98. Leaving (French – Catherine Corsini)
Explores in short, and often blackout scenes, moments of a wealthy wife and mother falling headlong into a passionately sexual love affair with a working class builder. It also explores the fine line between clever and stupid. Kristin Scott Thomas is as good as she can be in this melodrama – and we’re collectively proud of actresses willing to get naked at 50. Sergi Lopez, who usually plays villains, nicely underplays the lover, but is he really worth all this? Her final dissolution is preordained by a gunshot we hear at the start of the film. This precedes the story, which is then revealed in flashback. It’s a nice touch. But it really is just becomes a tale of a mentally ill women. There’s no real reason for the affair (unless she really likes a good hairy butt). What about her kids, her practice, her background, her relationship – anything? We see it all, and there are some fun and squirmy moments. But in the end it just doesn’t add up, and it’s strains credibility in a big way.
97. Two for the Wave
96. Hadewijch (Bruno Dumont)
Dumont explores the fine line between martyrdom, fanaticism, faith, and delusion in this meditative (some will call slow paced) look at a young Christian fanatic who befriends a group of ‘terrorist’ Muslims. Throughout there’s a degree of sexual threat and violence so present in his films, as well as the very physical presence of nature, of weather, of the elements. It’s an edgy mix, yet most of the time we’re looking at the world through the vulnerable searching eyes and face of Julie Sokolowski as Céline/Hadewijch, the latter being a 13th century mystic who also sublimated courtship for a love to God, and who also took no vows as a nun. As Celine, the girl is sent from the convent for being too extreme in her devotion. She begins to naively explore the real world. Like the earlier poet and mystic Hadewijch – into whom she slowly seems to be transforming – Celine is also from a very wealthy family, a fact that sets up another set of questions and contrasts in this contemporary context. I love looking at the faces director Dumont offers up, and as always he sets up situations that call out for argument and conversation. The ending is sudden and unexpected, and you are left to question not only what might happen next, but to where exactly has the director led us.
95. Making Plans for Lena (French – Christophe Honoré)
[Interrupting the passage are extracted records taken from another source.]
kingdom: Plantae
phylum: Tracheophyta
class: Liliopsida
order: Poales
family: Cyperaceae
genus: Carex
Airless, complex, chattering, dysfunctional, and destructive – and I mean that in a good way. That is to say it’s what the director intends. The audience will measure its own family delusions, illusions, ideas of love, and ability to survive against these mostly unsympathetic characters. I liked it, but didn’t enjoy it. This is something the French do well. Featuring the Chiara Mastroianni, daughter of Marcello Mastroianni and Catherine Deneuve, who mostly got her father’s looks, which she uses bravely and unglamorously in this film written for her.